Was tat Gott? Er zeigte uns seine bedingungslose Liebe durch Leiter. Damit erwärmte er mein Herz. Es war Verletzbarkeit gewesen, die Missbrauch zuließ - es ist Verletzbarkeit, die Heilung ermöglicht. Es waren missbrauchende Leiter und Strukturen, die mir den Zusammenbruch zugefügt hatten. Nun war es dienende Leiterschaft, die mein Herz wieder öffnete. Gott ist erstaunlich.

Wir blieben weiter dort in der Gemeinde. Was ich gerade erzählte, hat mich schon umgehauen, doch was dann geschehen sollte, machte mich fast dem Erdboden gleich.
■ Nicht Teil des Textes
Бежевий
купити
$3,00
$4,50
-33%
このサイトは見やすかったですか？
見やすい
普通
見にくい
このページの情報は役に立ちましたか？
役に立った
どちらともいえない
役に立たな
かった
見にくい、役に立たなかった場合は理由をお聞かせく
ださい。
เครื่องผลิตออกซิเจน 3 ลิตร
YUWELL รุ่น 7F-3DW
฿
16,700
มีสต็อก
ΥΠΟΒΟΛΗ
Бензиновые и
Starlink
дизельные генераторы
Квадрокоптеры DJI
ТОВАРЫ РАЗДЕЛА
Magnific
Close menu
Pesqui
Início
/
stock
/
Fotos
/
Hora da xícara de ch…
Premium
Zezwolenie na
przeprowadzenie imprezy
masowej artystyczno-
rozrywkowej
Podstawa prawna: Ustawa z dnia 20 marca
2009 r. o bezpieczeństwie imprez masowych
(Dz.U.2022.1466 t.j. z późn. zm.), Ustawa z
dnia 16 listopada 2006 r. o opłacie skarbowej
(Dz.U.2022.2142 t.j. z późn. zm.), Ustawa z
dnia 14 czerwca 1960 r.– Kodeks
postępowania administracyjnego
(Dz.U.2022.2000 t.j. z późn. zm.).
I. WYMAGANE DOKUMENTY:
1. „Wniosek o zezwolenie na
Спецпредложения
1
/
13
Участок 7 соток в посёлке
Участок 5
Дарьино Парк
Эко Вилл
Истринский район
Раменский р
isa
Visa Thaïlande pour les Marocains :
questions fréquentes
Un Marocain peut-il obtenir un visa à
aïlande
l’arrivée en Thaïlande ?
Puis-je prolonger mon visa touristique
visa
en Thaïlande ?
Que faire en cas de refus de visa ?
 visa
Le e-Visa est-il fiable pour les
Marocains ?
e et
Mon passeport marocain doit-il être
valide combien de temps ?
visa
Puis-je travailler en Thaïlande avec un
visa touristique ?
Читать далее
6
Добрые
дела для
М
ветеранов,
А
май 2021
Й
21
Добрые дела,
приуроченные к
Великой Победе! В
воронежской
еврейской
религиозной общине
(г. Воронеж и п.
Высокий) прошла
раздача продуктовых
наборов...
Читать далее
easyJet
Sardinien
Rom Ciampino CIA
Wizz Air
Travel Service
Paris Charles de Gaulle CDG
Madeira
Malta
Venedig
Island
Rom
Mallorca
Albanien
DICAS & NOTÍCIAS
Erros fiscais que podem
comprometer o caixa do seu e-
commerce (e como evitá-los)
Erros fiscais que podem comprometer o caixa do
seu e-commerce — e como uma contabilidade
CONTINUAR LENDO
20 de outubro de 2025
Eines Tage war ich mit Jeff, dem Pastor zusammen. Wir unterhielten uns. Ich wartete wieder, dass er nun sagen würde. »Jetzt musst du dies oder das machen.« Oder dass er fragte: »Bob, gibst du den Zehnten?« Nein - so kam es nicht. Jeff wandte sich zu mir und sprach: »Bob, ich möchte, dass du eines weisst: Auch wenn du in dieser Gemeinde niemals irgendwas tun wirst, sollst du wissen: du bist hier in jeder Hinsicht uneingeschränkt geliebt und angenommen.«

Ich sage euch: das gab mir den Rest. Ich zerbrach. Was war das? Es war Gottes bedingungslose Liebe. Ich konnte das nicht glauben, dass sowas möglich ist. Gott benutzte dienende Leiterschaft. Die Heilung kam nicht durch Conny oder Jeff, sondern Jesus durch sie befähigte mich, wieder atmen zu können und wieder zu leben. Der einzige Weg ist: aus Missbrauch herausgeliebt zu werden. Das Evangelium ist das Evangelium der Freiheit.